EXERCISES:
1. Using the excerpt on plea bargaining, decide whether each statement agrees with it: (a) the report was issued on a Wednesday, (b) Lucian E. Dervan teaches at Belmont University College of Law, and (c) the task force began its examination in 2015. Answer yes or no for each and quote the words of the excerpt that settle it.
2. Quote the plea bargaining excerpt word for word, starting with "The overuse of" and going on through "Law360 on Tuesday.".

EXCERPT PROVIDED:
--*--

The overuse of plea bargains in criminal prosecutions is undermining the criminal justice system's integrity, exacerbating its racial inequality and creating "perverse incentives" to prioritize expediency over fact-finding, according to an American Bar Association report issued Wednesday.
While the use of plea bargains does offer benefits, including efficiency, certainty and the encouragement of defendants to cooperate, those benefits come at a high cost, one of the report's authors, Belmont University College of Law professor Lucian E. Dervan, told Law360 on Tuesday.
"The plea bargaining system is broken, but it can be fixed," said Dervan, who is co-chair of the ABA Plea Bargaining Task Force. "But to fix the problem, we need to adopt procedures and policies that create more transparency and lead to a fair and more just system."
The bipartisan task force, which includes prosecutors, defense attorneys, judges and academics, has been examining persistent problems with the system of plea bargaining since 2019, according to its report.

--*--

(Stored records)
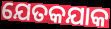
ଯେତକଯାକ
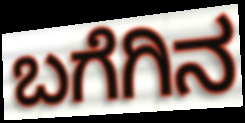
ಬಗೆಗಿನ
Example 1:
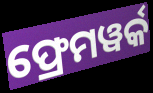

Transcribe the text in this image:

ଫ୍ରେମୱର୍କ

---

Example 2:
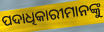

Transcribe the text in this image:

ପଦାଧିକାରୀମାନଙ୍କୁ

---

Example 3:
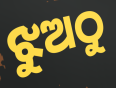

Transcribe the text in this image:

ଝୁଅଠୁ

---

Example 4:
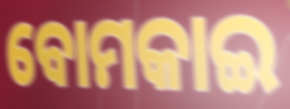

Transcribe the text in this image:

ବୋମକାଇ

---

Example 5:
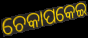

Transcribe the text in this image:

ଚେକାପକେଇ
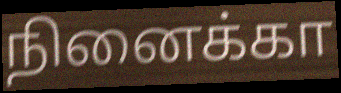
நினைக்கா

--*--

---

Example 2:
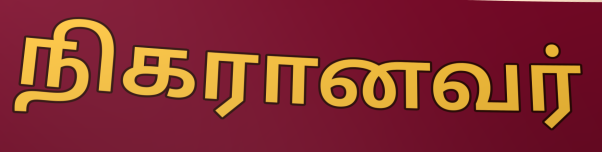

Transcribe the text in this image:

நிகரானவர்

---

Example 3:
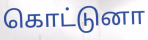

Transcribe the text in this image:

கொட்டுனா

--*--

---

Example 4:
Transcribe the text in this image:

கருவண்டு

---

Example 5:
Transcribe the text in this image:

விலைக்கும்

--*--

RESULTS IN ORDER:
1.
(a) Yes: "according to an American Bar Association report issued Wednesday"
(b) Yes: "Belmont University College of Law professor Lucian E. Dervan"
(c) No: "has been examining persistent problems with the system of plea bargaining since 2019"

2.
The overuse of plea bargains in criminal prosecutions is undermining the criminal justice system's integrity, exacerbating its racial inequality and creating "perverse incentives" to prioritize expediency over fact-finding, according to an American Bar Association report issued Wednesday.
While the use of plea bargains does offer benefits, including efficiency, certainty and the encouragement of defendants to cooperate, those benefits come at a high cost, one of the report's authors, Belmont University College of Law professor Lucian E. Dervan, told Law360 on Tuesday.